AI Foundation Models Go Vertical: $75M Funding Round
Standard Intelligence's $75M Series A funding marks a shift toward hyper-specialized foundation models trained on video understanding for specific software categories, challenging the horizontal LLM narrative.

AI Foundation Models Go Vertical: $75M Funding Round
Standard Intelligence's $75 million Series A funding led by Sequoia and Spark Capital (May 5, 2026) marks a critical inflection point: the next wave of enterprise AI isn't about general-purpose models—it's about hyper-specialized foundation models trained to control specific software categories through video understanding.
Angel Investors Network provides marketing and education services, not investment advice. Consult qualified legal, tax, and financial advisors before making investment decisions.
The Seattle-based startup's approach—building foundation models that watch and replicate software actions rather than trying to be everything to everyone—reveals where actual productivity gains will cluster. While accredited investors continue pouring capital into horizontal LLM platforms promising to revolutionize every industry simultaneously, the companies capturing enterprise spend are going narrow and deep.

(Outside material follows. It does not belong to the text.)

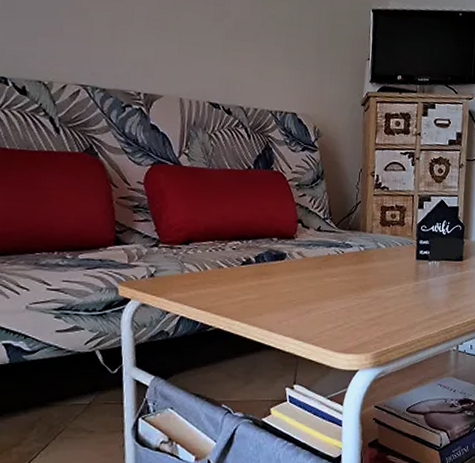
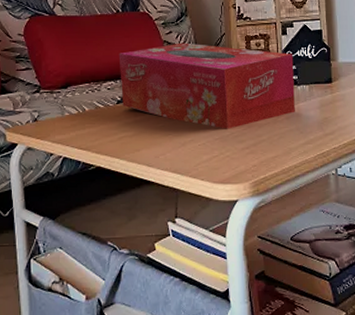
tissue box: none [247,207,428,299] -> present [118,42,295,129]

This isn't theoretical. Standard Intelligence's thesis is that software automation at scale requires models trained on the visual patterns of specific application interfaces, not natural language instructions that break the moment UI updates or workflows change. The bet: vertical specialization trumps horizontal generalization when enterprises need reliability over flexibility.
Why General-Purpose Foundation Models Failed Enterprise Software Control
The original promise of large language models in enterprise software was simple: give the model a text instruction, let it figure out how to execute across any application. Write "schedule this meeting" and watch it navigate Outlook, Teams, and Salesforce without human intervention.
That promise broke immediately in production.
General-purpose models trained on internet text understand language patterns but have no persistent memory of software interfaces. When Salesforce updates its UI—which happens quarterly—the model's mental map becomes outdated. When a custom enterprise workflow involves fifteen different SaaS tools chained together, the model guesses its way through each step with compounding error rates.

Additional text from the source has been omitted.